Bruce Diamond, Atty., Environmental Protection Agency and Thomas F. Bastow, Atty., Dept. of Justice, Washington, D.C., with whom Wallace H. Johnson, Asst. Atty. Gen., Robert V. Zener, Gen. Counsel, Environmental Protection Agency, Edmund B. Clark and Martin Green, Attys., Dept. of Justice, Washington, D.C., were on the brief for respondent. Raymond Zagone and Thomas C. Lee, Attys., Dept. of Justice, Washington, D.C., also entered appearances for respondent.
Edward L. Strohbehn, Jr., Washington, D.C., filed a brief on behalf of Natural Resources Defense Council, Inc., as amicus curiae urging affirmance.
Before ROBB and WILKEY, Circuit Judges and SOLOMON,[*] United States Senior District Judge for the District of Oregon.
Opinion for the Court filed by Circuit Judge ROBB.
ROBB, Circuit Judge:
These consolidated cases present challenges to regulations and actions of the Environmental Protection Agency and its Administrator pursuant to the Federal Water Pollution Control Act Amendments of 1972 (FWPCA), 33 U.S.C. § 1251 et seq. (Supp. IV). In No. 74-1967 American Paper Institute (API), joined by eight companies engaged in the production of pulp, paper and paperboard, 1 challenged the EPA regulations by way of a suit in the United States District Court for the District of Columbia. The court held that under Section 509(b) (1) of the FWPCA jurisdiction to review these regulations was in a United States Court of Appeals and not in the District Court; accordingly the court granted EPA's motion to dismiss for lack of subject matter jurisdiction. American Paper Institute v. Train, 381 F.Supp. 553 (D.D.C.1974). The plaintiffs appeal.

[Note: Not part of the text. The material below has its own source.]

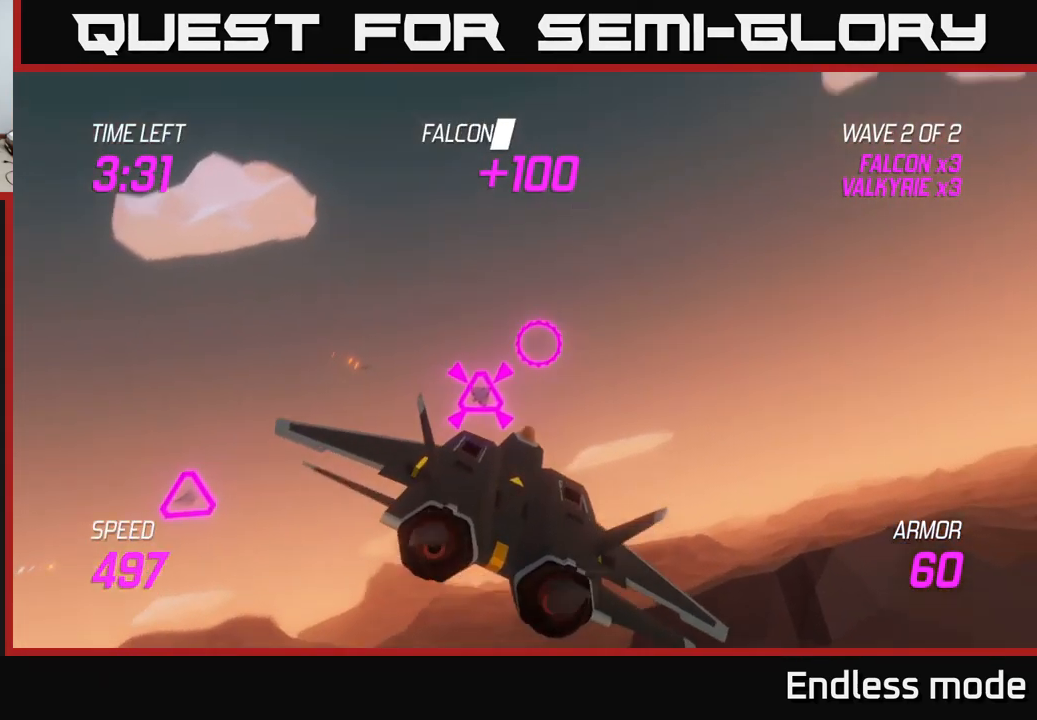
{"buttons": ["L2"], "left_stick": "down-left", "right_stick": "center", "events": [[67, "R2", "up"], [67, "left_stick", "down-right"], [167, "R2", "down"], [284, "R2", "up"], [284, "left_stick", "left"], [384, "left_stick", "down-left"], [450, "L2", "down"]]}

The appeal from this dismissal has been consolidated here with petitions for review filed by API and the eight paper manufacturing companies. For convenience we shall refer to the appellants and the petitioners collectively as API. The petitions for review challenge both the regulations and the implementation of the FWPCA by EPA. These regulations were promulgated May 29, 1974 and establish effluent limitations guidelines and new source performance
standards for five subcategories of the pulp, paper and paperboard industries. 2 We affirm the District Court's dismissal, uphold as valid the Agency's promulgated regulations and dismiss the various petitions for review.
I. THE STATUTE
The FWPCA establishes a comprehensive scheme for federal regulation of water pollution. The ultimate objective of the Act is to eliminate completely the discharge of pollution into navigable waters by 1985. The Act seeks to accomplish this by means of phased reductions in the amounts of pollutants which are discharged from municipal and industrial sources. Recently, in a lengthy and detailed opinion by another panel, this court reviewed and interpreted certain provisions of the Act which play a key role in this process. American Frozen Food Institute v. Train, 176 U.S.App.D.C. 105, 539 F.2d 107, No. 74-1464 (1976). Because the present case involves a discussion of these same statutory provisions, we dispense with an elaborate analysis of what is indeed a "complicated and lengthy statute," AFFI v. Train, supra, 539 F.2d at 115, and simply sketch, in abbreviated fashion, those sections of the Act with which we must deal.
Section 301, entitled "Effluent Limitations", requires all existing point source 3 dischargers of pollution to meet two levels of effluent standards: one level by July 1, 1977, and the other by July 1, 1983. 33 U.S.C. § 1311. The 1977 level requires the application of the "best practicable control technology currently available" for point sources other than publicly owned treatment works. (BPCTCA or "best practicable") Section 301(b)(1)(A). The 1983 level requires the application of the "best available technology economically achievable" for these same sources. (BATEA or "best available") Section 301(b)(2)(A). These same provisions of Section 301 also state that the defined levels of technology are to be given more specific meaning in regulations issued by the EPA pursuant to Section 304.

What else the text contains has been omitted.